_Problem statement_:
In the copy, include no images, and repeat each entry precisely as written.

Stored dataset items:
- - - - - - -

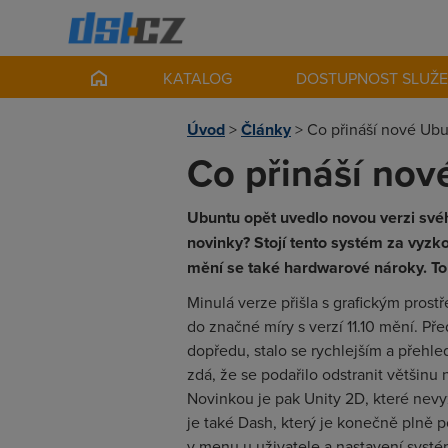
KATALOG
DOSTUPNOST SLUŽ
Úvod
>
Články
>
Co přináší nové Ubun
Co přináší nov
Ubuntu opět uvedlo novou verzi své
novinky? Stojí tento systém za vyzko
mění se také hardwarové nároky. To v
Minulá verze přišla s grafickým prost
do značné míry s verzí 11.10 mění. Pře
dopředu, stalo se rychlejším a přehle
zdá, že se podařilo odstranit většinu
Novinkou je pak Unity 2D, které nev
je také Dash, který je konečně plně p
v menu u uživatele a nastavení systé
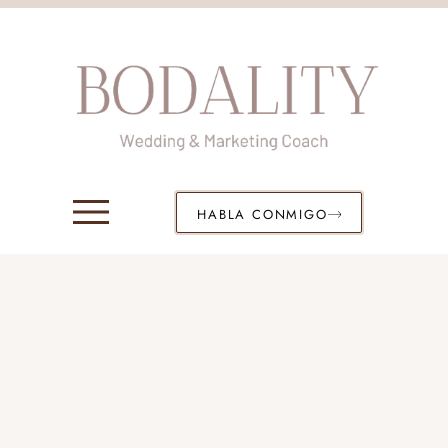
HABLA CONMIGO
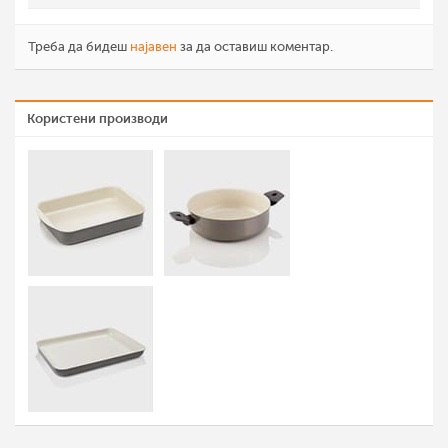
Треба да бидеш
најавен
за да оставиш коментар.
Користени производи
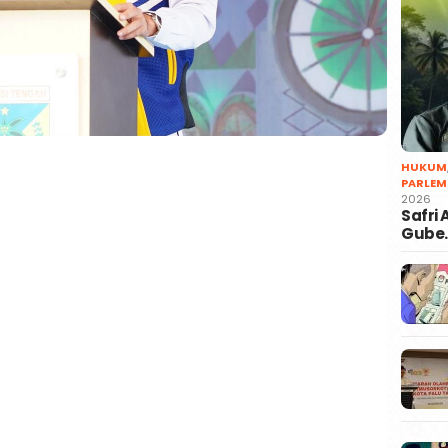
HUKUM
PARLEM
2026
Safri
Gube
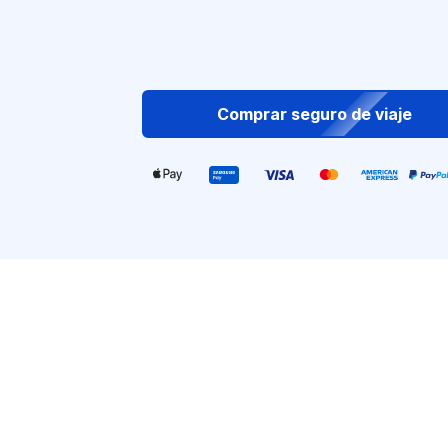
Comprar seguro de viaje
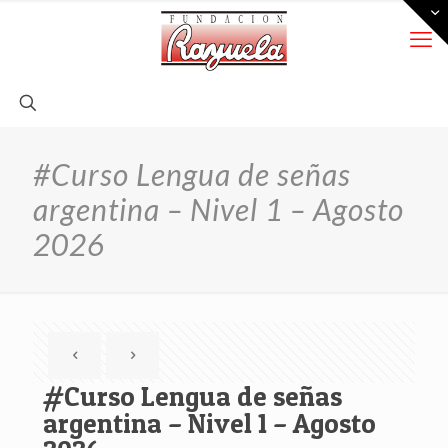
#Curso Lengua de señas
argentina – Nivel 1 – Agosto
2026
#Curso Lengua de señas
argentina – Nivel 1 – Agosto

- - - - - - -

_Exercise result_:
KATALOG
DOSTUPNOST SLUŽ
Úvod
>
Články
>
Co přináší nové Ubun
Co přináší nov
Ubuntu opět uvedlo novou verzi své
novinky? Stojí tento systém za vyzko
mění se také hardwarové nároky. To v
Minulá verze přišla s grafickým prost
do značné míry s verzí 11.10 mění. Pře
dopředu, stalo se rychlejším a přehle
zdá, že se podařilo odstranit většinu
Novinkou je pak Unity 2D, které nev
je také Dash, který je konečně plně p
v menu u uživatele a nastavení systé
HABLA CONMIGO
Треба да бидеш
најавен
за да оставиш коментар.
Користени производи
HUKUM
PARLEM
2026
Safri
Gube
Comprar seguro de viaje
#Curso Lengua de señas
argentina – Nivel 1 – Agosto
2026
#Curso Lengua de señas
argentina – Nivel 1 – Agosto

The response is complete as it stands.